* [Article]:

** BEGIN **

A well-known example is TikTok. TikTok, a social media platform, has faced significant scrutiny in Western countries due to concerns over network security, data privacy, and human rights. TikTok faced restrictions and bans in several countries due to non-compliance with local laws and regulations.

Another example is Shein. Shein, a Chinese fast-fashion company, has faced several controversies in overseas markets due to its supply chain and low pricing strategy. Among them, Shein has been criticized for poor environmental sustainability, social justice, and corporate governance practices. The company has been accused of using forced labor in its supply chain and violating labor laws, wasteful environmental practices ingrained in its business model. Shein has reportedly filed paperwork for an Initial Public Offering (IPO) in the US around the end of 2023. However, some people believe that the company’s IPO process has faced challenges due to these ESG controversies.

These Chinese companies engaged counsels from China and other jurisdictions to assist them in handling the ESG related tasks. As a PRC practicing lawyer, I’ve also accumulated experiences, skills and observations when working on those ESG related tasks faced by my Chinese clients running global business.

Part III: Exploring Chinese Companies’ ESG Strategies in Global Businesses

As a PRC lawyer, I often work together with Chinese companies’ global legal team, as well as lawyers from many other jurisdictions, to help the Chinese companies to implement their ESG strategies, and to solve the ESG related problems and challenges. I believe, based on my experiences, the aforementioned representative cases provided several key lessons for Chinese companies looking to expand globally. Here are some of the key lessons.

** END **

* [Task list]:
(a) Translate this sentence from the passage on Chinese companies' ESG challenges abroad into Spanish: "Shein, a Chinese fast-fashion company, has faced several controversies in overseas markets due to its supply chain and low pricing strategy."
(b) According to the passage on Chinese companies' ESG challenges abroad, what did Shein reportedly file paperwork for around the end of 2023?
(c) Write the next part of the passage on Chinese companies' ESG challenges abroad, picking up after its final sentence.

* [Information supplied]:
** BEGIN **

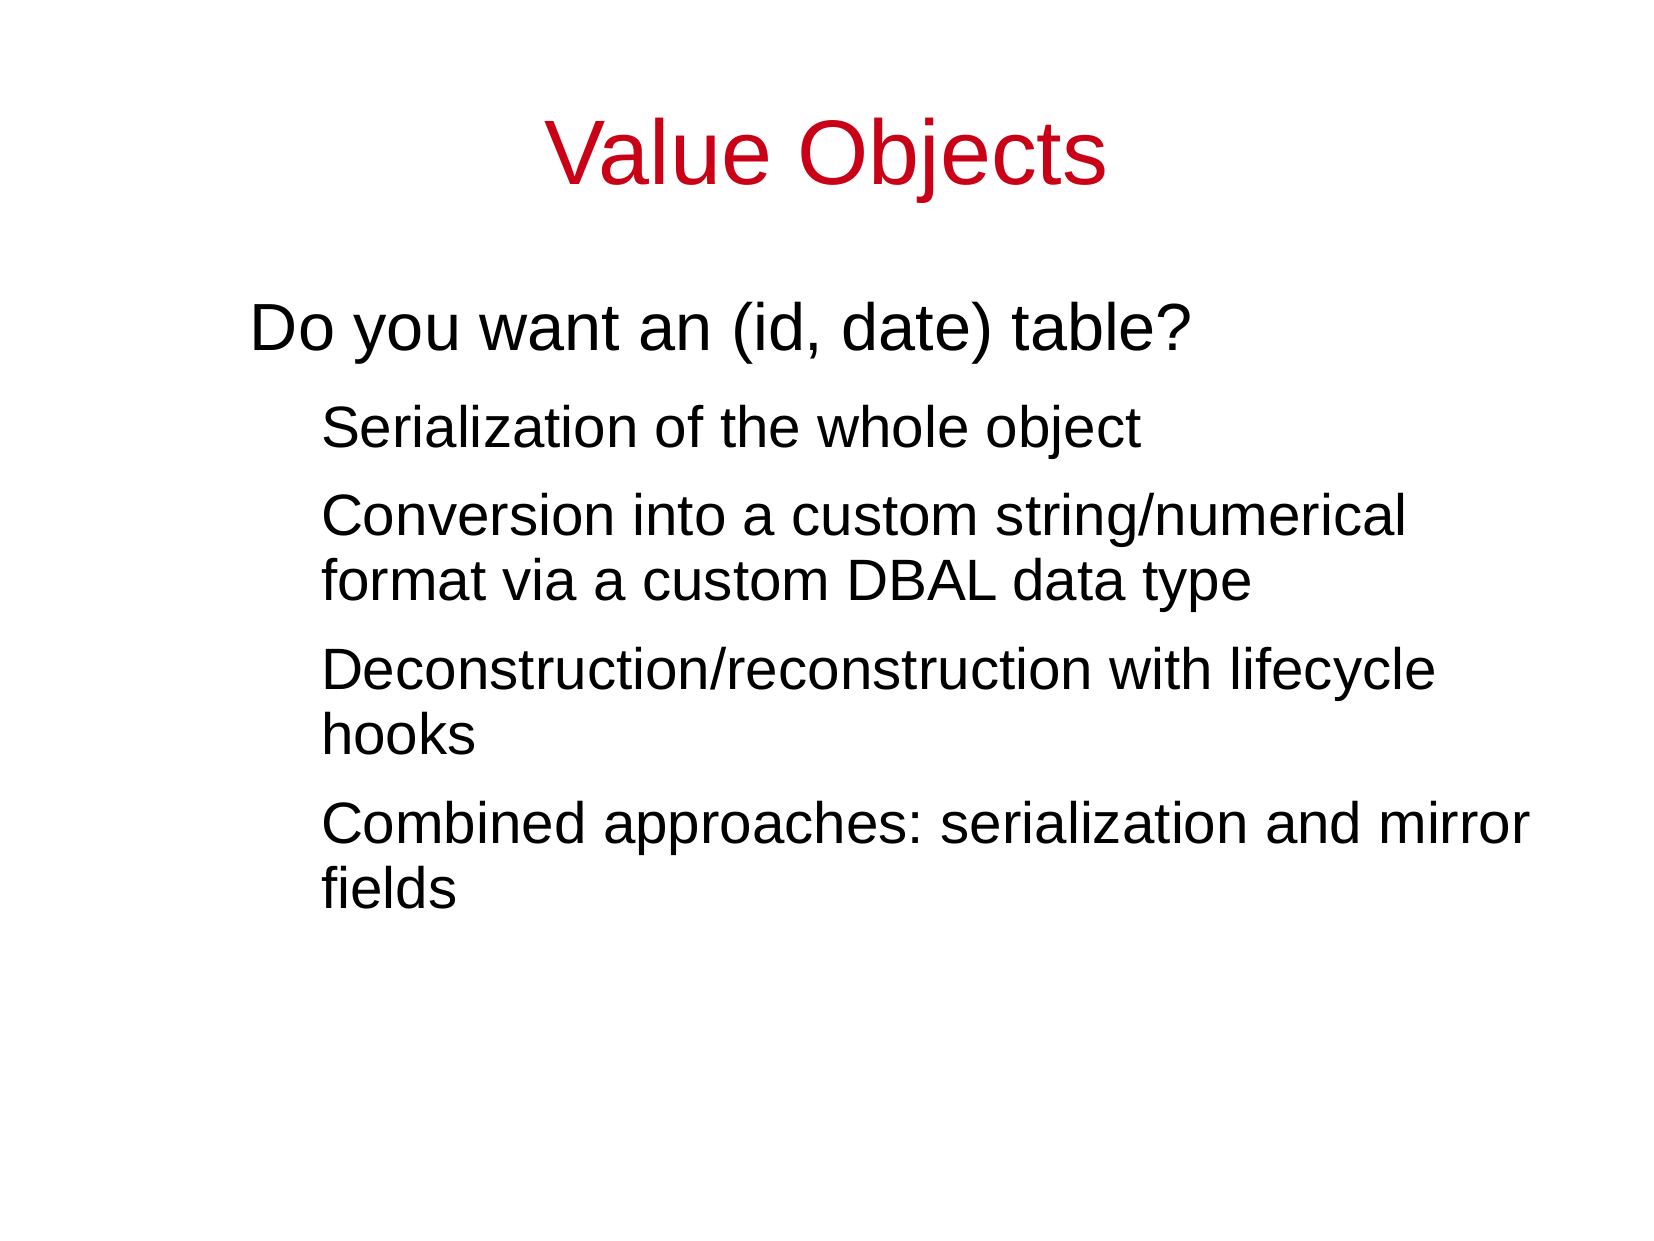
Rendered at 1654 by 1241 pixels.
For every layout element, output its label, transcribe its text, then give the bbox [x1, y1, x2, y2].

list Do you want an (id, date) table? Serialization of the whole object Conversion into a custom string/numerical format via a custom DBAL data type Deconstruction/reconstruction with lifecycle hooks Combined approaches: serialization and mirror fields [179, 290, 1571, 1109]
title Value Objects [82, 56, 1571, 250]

** END **

* [Answers to the problems]:
(a) Shein, una empresa china de moda rápida, ha enfrentado varias controversias en los mercados extranjeros debido a su cadena de suministro y a su estrategia de precios bajos.

(b) An Initial Public Offering (IPO) in the US.

(c)
 3.1 Importance of Data Privacy and Security: TikTok has been accused of aggressive data harvesting, with concerns that user data could end up in China. This highlights the importance of robust data privacy and security measures for companies operating globally. In mid-March of 2024, the U.S. House of Representatives passed a bill to restrict TikTok by a majority, requiring Byte Dance to choose between selling TikTok to the United States and a ban of TikTok in the United States, which caused great controversy. In fact, not only does TikTok face a potential ban in the United States, but the Biden government recently reported that the import of Chinese electric cars may be banned, one of the reasons is that Chinese electric cars will collect information. Big data, computing power and algorithm are the three most important elements in the development of artificial intelligence in the foreseeable future, and the global business competition in the future will also focus on these three aspects. Many countries have been enacting laws and rules to restrict data collection and cross-border data transmission. In fact, the purpose of the discussion on global big data governance is to create an open, transparent and fair competition environment, which still has a long way to go. Thusly, companies should take the data protection as one of their most important topics of governance and get well prepared for a changing regulatory environment for data management.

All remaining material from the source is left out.